Saturday in Ohio we browsed an antique mall and I came away with a few things I really liked.
One of those things was a bag of mis-matched silverware. Why did I pay $10 for it? Because in that bag were two things I wanted: a small ladle and a strainer teaspoon for loose tea. I suppose $10 is a lot for just two items but the rest of the bag yielded all sorts of treasures.
This silver has yet to be cleaned, but look how it shines.
Of course, being in a plastic bag you know it was tarnished pretty badly. I finally had time to look at what I'd bought (talk about your pig in a poke!) on Monday evening.
There are some of the most beautiful pieces in this lot that I've ever seen. Some have lost some of their silverplate, of course, but even so the work in these spoons, forks, knives and serving pieces is lovely. Two of the little baby spoons in the lot are not in the photos because we cleaned them and gave them to our granddaughter Jordan for her new baby. (Born with a silver spoon in her mouth? Sort of!)

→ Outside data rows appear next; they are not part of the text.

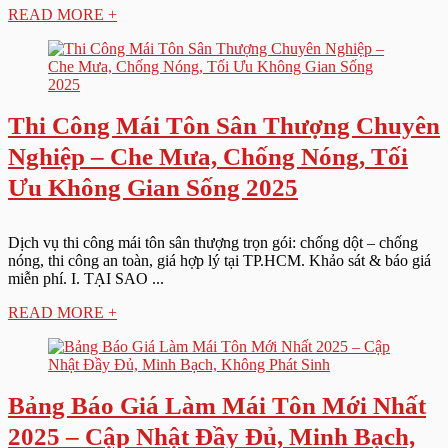
READ MORE +
Thi Công Mái Tôn Sân Thượng Chuyên
Nghiệp – Che Mưa, Chống Nóng, Tối
Ưu Không Gian Sống 2025
Dịch vụ thi công mái tôn sân thượng trọn gói: chống dột – chống
nóng, thi công an toàn, giá hợp lý tại TP.HCM. Khảo sát & báo giá
miễn phí. I. TẠI SAO ...
READ MORE +
Bảng Báo Giá Làm Mái Tôn Mới Nhất
2025 – Cập Nhật Đầy Đủ, Minh Bạch,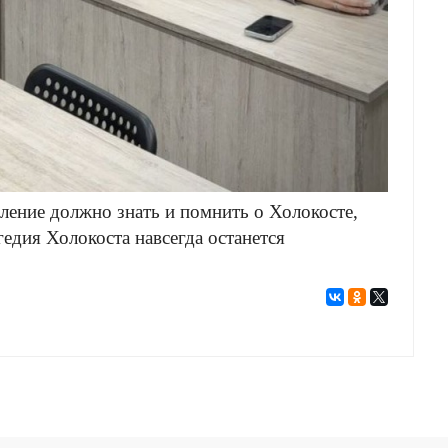
ление должно знать и помнить о Холокосте,
едия Холокоста навсегда останется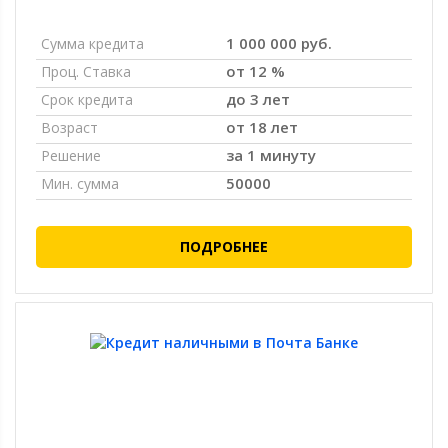
1 000 000 руб.
Сумма кредита
от 12 %
Проц. Ставка
до 3 лет
Срок кредита
от 18 лет
Возраст
за 1 минуту
Решение
50000
Мин. сумма
ПОДРОБНЕЕ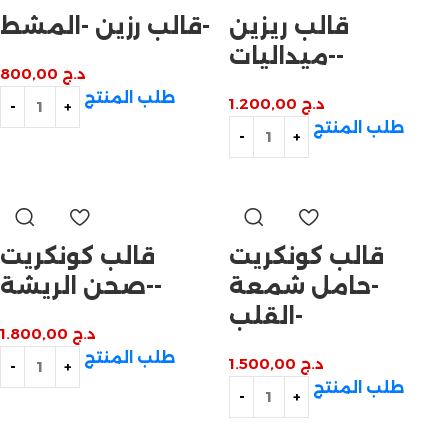
قالب ريزين
قالب رزين -المشط-
-ميداليات-
د.ج
800,00
طلب المنتج
د.ج
1.200,00
طلب المنتج
قالب كونكريت
قالب كونكريت
-حامل شمعة
-صحن الريشة-
القلب-
د.ج
1.800,00
طلب المنتج
د.ج
1.500,00
طلب المنتج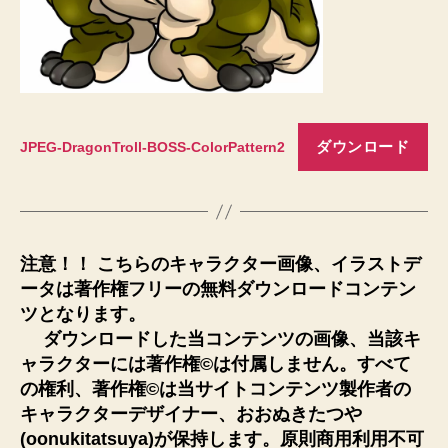
ダウンロード
JPEG-DragonTroll-BOSS-ColorPattern2
注意！！ こちらのキャラクター画像、イラストデ
ータは著作権フリーの無料ダウンロードコンテン
ツとなります。
ダウンロードした当コンテンツの画像、当該キ
ャラクターには著作権©は付属しません。すべて
の権利、著作権©は当サイトコンテンツ製作者の
キャラクターデザイナー、おおぬきたつや
(oonukitatsuya)が保持します。原則商用利用不可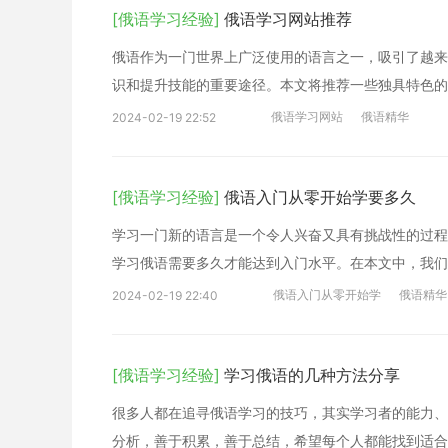
[俄语学习经验]
俄语学习网站推荐
俄语作为一门世界上广泛使用的语言之一，吸引了越来
识和提升技能的重要途径。本文将推荐一些独具特色的
俄语学习网站
俄语精华
2024-02-19 22:52
[俄语学习经验]
俄语入门从零开始学要多久
学习一门新的语言是一个令人兴奋又具有挑战性的过程
学习俄语需要多久才能达到入门水平。在本文中，我们
俄语入门从零开始学
俄语精华
2024-02-19 22:40
[俄语学习经验]
学习俄语的几种方法分享
很多人都在追寻俄语学习的技巧，其实学习者的能力、
分析，善于积累，善于总结，希望每个人都能找到适合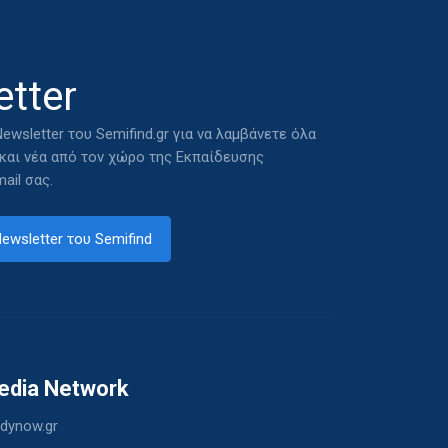
tter
ewsletter του Semifind.gr για να λαμβάνετε όλα
 και νέα από τον χώρο της Εκπαίδευσης
ail σας.
ewsletter του Semifind
edia Network
dynow.gr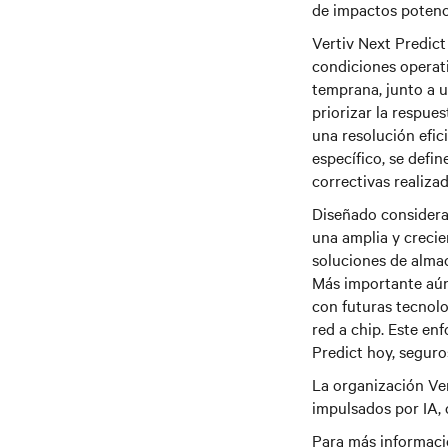
de impactos potenci
Vertiv Next Predict
condiciones operat
temprana, junto a u
priorizar la respues
una resolución efic
específico, se defi
correctivas realiza
Diseñado considera
una amplia y crecie
soluciones de alma
Más importante aún,
con futuras tecnolo
red a chip. Este en
Predict hoy, seguro
La organización Ver
impulsados por IA, 
Para más informació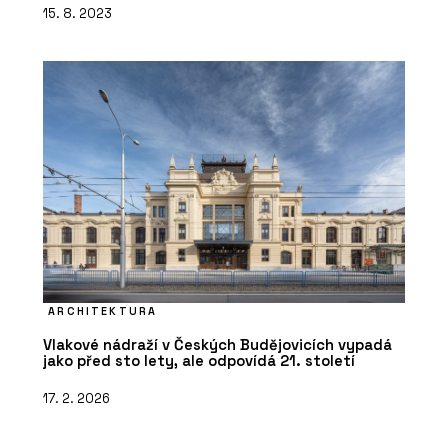
15. 8. 2023
ARCHITEKTURA
Vlakové nádraží v Českých Budějovicích vypadá
jako před sto lety, ale odpovídá 21. století
17. 2. 2026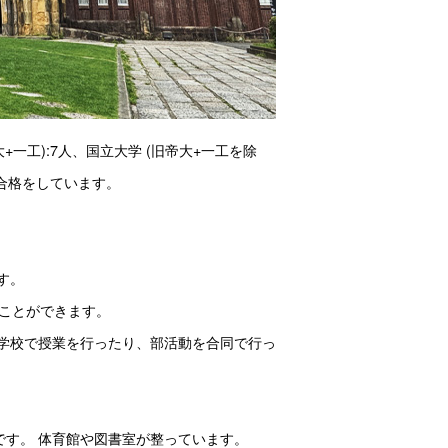
一工):7人、国立大学 (旧帝大+一工を除
どに合格をしています。
す。 
ることができます。
学校で授業を行ったり、部活動を合同で行っ
です。 体育館や図書室が整っています。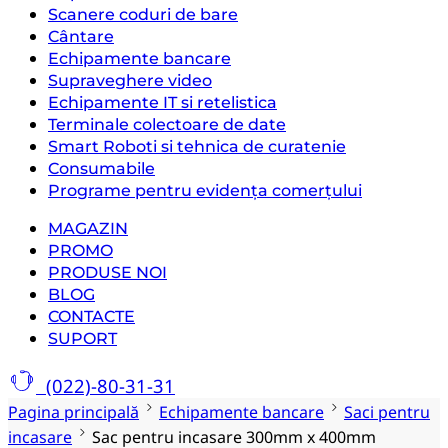
Scanere coduri de bare
Cântare
Echipamente bancare
Supraveghere video
Echipamente IT si retelistica
Terminale colectoare de date
Smart Roboti si tehnica de curatenie
Consumabile
Programe pentru evidența comerțului
MAGAZIN
PROMO
PRODUSE NOI
BLOG
CONTACTE
SUPORT
(022)-80-31-31
Pagina principală
Echipamente bancare
Saci pentru
incasare
Sac pentru incasare 300mm x 400mm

What makes me most curious is what some of these pieces were used for--like the little knives, or the tiny pick, or the spoons with the oddly curved ends. Obviously each had a specific purpose but I have no idea what it might be.
My mother liked silverware, plated or not. She used it daily on her table. I have her silver chest with its mostly matching wares; I have not yet used it, but I think we will start doing that when we lose more of the stainless set--we're down to about 4 teaspoons, I think. Where they go I have no idea, but they certainly disappear.
Larry has cleaned some of the pieces and he plans to finish the job tomorrow. I have to decide what to keep and what to send to other homes.
The spoon marked "Cromwell" and "1895" on a piece of tape that also says "$18.00" I will definitely keep--it's a beauty.
And the serving set dated 1847 is a keeper too. And the little knife marked "sterling."
And the knife with the flowers curling up the blade,
and the fork with the flowers, and the little knives with the S monogram...
There may not be too many pieces looking for a home at this rate.